Los padres de los niños salieron y con cara de avergonzados me dijeron: – Disculpe a los chicos, es que tienen una imaginación del tamaño de este planeta, dicen que en su casa vive un monstruo, ya que siempre está cerrada y de noche no se ven luces. Sonreí y respondí, – No importa Mónica, no me molesta, cuando era niño también solía tener mucha creatividad, pero ya estoy arrugado y viejo, hoy me levante y el sol me invito a dar un paseo, pues, no pude negarme. – Me parece una gran decisión Lalo, que sigas disfrutando de este magnífico día.
Durante los siguientes 15 minutos, seguí caminando, a paso lento, saludando a todas las personas que me cruzaba, con una enorme sonrisa, no sabía porque pero me sentía feliz, tan feliz que si tuviera la fuerza necesaria, daría saltitos por la calle hasta llegar a la puerta de mi casa.
Di vuelta por el arbolado parque del pueblo, sentí la paz en el sonido de las ramas contra el viento, sentí el olor a tierra húmeda y el ruido de los gorriones en sus nidos.
Cuando ya casi estaba volviendo a mi morada, siento una voz, conocida, pero que no me permitía determinar con claridad de quien se trataba.
Alguien gritaba: -Lalo, ¿eres tú?

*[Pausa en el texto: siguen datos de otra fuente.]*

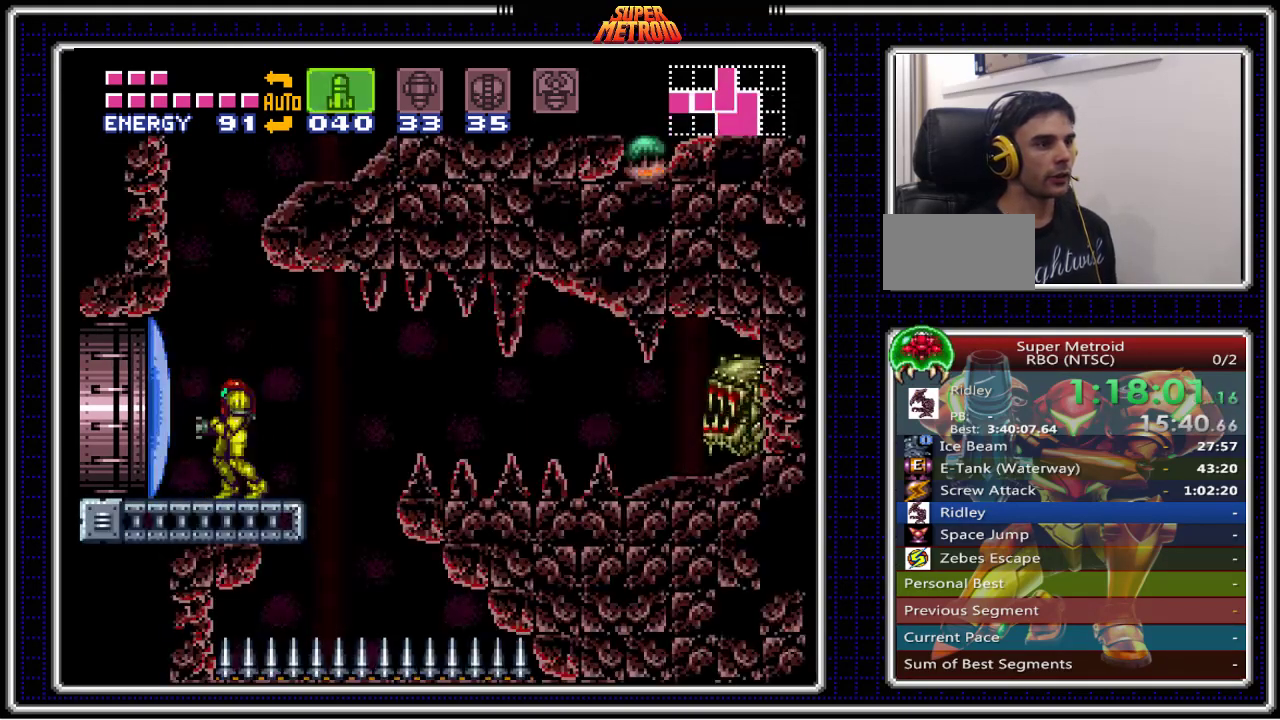
{"buttons": ["A"], "events": [[67, "Y", "down"], [133, "Y", "up"], [217, "Y", "down"], [283, "Y", "up"], [367, "A", "down"]]}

Madre mía! No puedo creer lo que veo, ven aquí, vamos a darle al mundo una razón para seguir existiendo.
Me di vuela y vi a Ardito, mi vecino de en frente, hacía ya muchos años que no nos hablábamos, ni nos veíamos. Estábamos distanciados, creo que en el fondo los dos sabíamos que fue el amor de Lucilda, mi fallecida esposa, el que nos había separado, era tan buena y tenía tanta luz, que ambos nos habíamos enamorado de ella. Pero como dije cuando me levante, ese día todo iba a cambiar, así que saque el saquito de fuerza que me quedaba para subir los tres escalones que daban al porche de su casa y me senté en una de las dos mecedoras.
Nos miramos, por un largo rato, sabíamos que éramos los mismos, pero que estábamos muy cambiados, los ojos más pequeños, las caras estiradas, el pelo más blanco que la nieve.
Ardito no me dio tiempo de sentarme, sus palabras fueron las siguientes: – Lo que paso, lo que nos hizo enojar o distanciarnos, nunca será más fuerte que lo que nos une, ya ni siquiera puedo recordar el nombre de la calle que pase por delante de mi casa, ¿cómo voy a recordar nuestras tontas peleas?, seamos los de antes Lalo, volvamos a sentarnos en el porche de mi casa a hablar de fútbol y a tomar café, no importa lo que paso, importa lo que está pasando ahora.
Lo mire, tome su mano y le dije: – Nunca dejaste de ser mi amigo.
Y no pude hablar más porque la última bocanada de aire que tome no me dio la energía suficiente, hubiera seguido hablando de fútbol con Ardito, recordando nuestra niñez, tomando café y hasta quizás hablando de Lucilda, pero el universo tenía otros planes para mi ese día, y con ese último respingo de aire, cerré los ojos y me deje ir.